The human JC polyomavirus (JCPyV) is the causative agent of the fatal, demyelinating disease progressive multifocal leukoencephalopathy (PML). The Mad-1 prototype strain of JCPyV uses the glycan lactoseries tetrasaccharide c (LSTc) and serotonin receptor 5-HT_2A to attach to and enter into host cells, respectively. Specific residues in the viral capsid protein VP1 are responsible for direct interactions with the α2,6-linked sialic acid of LSTc. Viral isolates from individuals with PML often contain mutations in the sialic acid-binding pocket of VP1 that are hypothesized to arise from positive selection. We reconstituted these mutations in the Mad-1 strain of JCPyV and found that they were not capable of growth. The mutations were then introduced into recombinant VP1 and reconstituted as pentamers in order to conduct binding studies and structural analyses. VP1 pentamers carrying PML-associated mutations were not capable of binding to permissive cells. High-resolution structure determination revealed that these pentamers are well folded but no longer bind to LSTc due to steric clashes in the sialic acid-binding site. Reconstitution of the mutations into JCPyV pseudoviruses allowed us to directly quantify the infectivity of the mutants in several cell lines.
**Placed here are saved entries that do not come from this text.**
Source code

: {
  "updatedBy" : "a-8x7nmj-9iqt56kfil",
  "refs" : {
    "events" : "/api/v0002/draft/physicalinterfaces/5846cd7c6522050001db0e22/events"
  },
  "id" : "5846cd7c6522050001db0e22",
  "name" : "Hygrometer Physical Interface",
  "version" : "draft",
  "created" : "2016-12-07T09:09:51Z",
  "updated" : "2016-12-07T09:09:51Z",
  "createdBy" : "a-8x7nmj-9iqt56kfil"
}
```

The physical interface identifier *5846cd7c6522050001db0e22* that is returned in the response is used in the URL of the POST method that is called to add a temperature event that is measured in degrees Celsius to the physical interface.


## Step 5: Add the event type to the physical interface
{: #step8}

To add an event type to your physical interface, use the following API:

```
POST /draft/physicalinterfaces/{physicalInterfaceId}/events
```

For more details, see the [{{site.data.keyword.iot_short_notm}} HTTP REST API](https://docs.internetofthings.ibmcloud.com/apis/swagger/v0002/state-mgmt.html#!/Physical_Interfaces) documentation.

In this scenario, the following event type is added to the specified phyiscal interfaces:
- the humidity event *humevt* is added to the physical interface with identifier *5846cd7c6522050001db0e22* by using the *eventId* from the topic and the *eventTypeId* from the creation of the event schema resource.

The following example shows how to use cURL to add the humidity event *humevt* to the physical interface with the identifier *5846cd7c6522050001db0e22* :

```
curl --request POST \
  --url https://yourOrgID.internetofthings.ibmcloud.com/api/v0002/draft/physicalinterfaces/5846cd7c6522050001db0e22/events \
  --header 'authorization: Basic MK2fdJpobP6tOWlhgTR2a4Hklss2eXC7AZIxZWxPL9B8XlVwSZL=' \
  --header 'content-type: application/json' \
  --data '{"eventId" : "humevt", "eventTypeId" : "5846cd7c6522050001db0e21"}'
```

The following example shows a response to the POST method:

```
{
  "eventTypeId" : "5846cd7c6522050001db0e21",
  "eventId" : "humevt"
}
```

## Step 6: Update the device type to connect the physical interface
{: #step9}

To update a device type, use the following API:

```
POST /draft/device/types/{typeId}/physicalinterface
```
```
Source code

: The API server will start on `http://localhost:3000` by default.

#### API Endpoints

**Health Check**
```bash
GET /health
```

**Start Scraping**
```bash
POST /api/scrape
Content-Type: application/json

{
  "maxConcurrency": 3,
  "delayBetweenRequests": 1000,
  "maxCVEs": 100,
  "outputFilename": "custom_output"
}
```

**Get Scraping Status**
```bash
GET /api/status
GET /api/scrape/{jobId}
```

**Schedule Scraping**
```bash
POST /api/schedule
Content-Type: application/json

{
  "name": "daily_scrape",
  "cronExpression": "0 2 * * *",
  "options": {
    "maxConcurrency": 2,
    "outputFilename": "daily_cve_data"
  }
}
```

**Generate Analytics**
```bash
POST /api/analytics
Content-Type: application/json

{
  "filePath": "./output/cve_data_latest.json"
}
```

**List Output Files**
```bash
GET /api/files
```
The JCPyV pseudoviruses with PML-associated mutations were not infectious, nor were they able to engage sialic acid as measured by hemagglutination of human red blood cells. These results demonstrate that viruses from PML patients with single point mutations in VP1 disrupt binding to sialic acid motifs and render these viruses noninfectious.

IMPORTANCE Infection with human JC polyomavirus (JCPyV) is common and asymptomatic in healthy individuals, but during immunosuppression, JCPyV can spread from the kidney to the central nervous system (CNS) and cause a fatal, demyelinating disease, progressive multifocal leukoencephalopathy (PML). Individuals infected with HIV, those who have AIDS, or those receiving immunomodulatory therapies for autoimmune diseases are at serious risk for PML. Recent reports have demonstrated that viral isolates from PML patients often have distinct changes within the major capsid protein. Our structural-functional approach highlights that these mutations result in abolished engagement of the carbohydrate receptor motif LSTc that is necessary for infection. Viruses with PML-associated mutations are not infectious in glial cells, suggesting that they may play an alternative role in PML pathogenesis.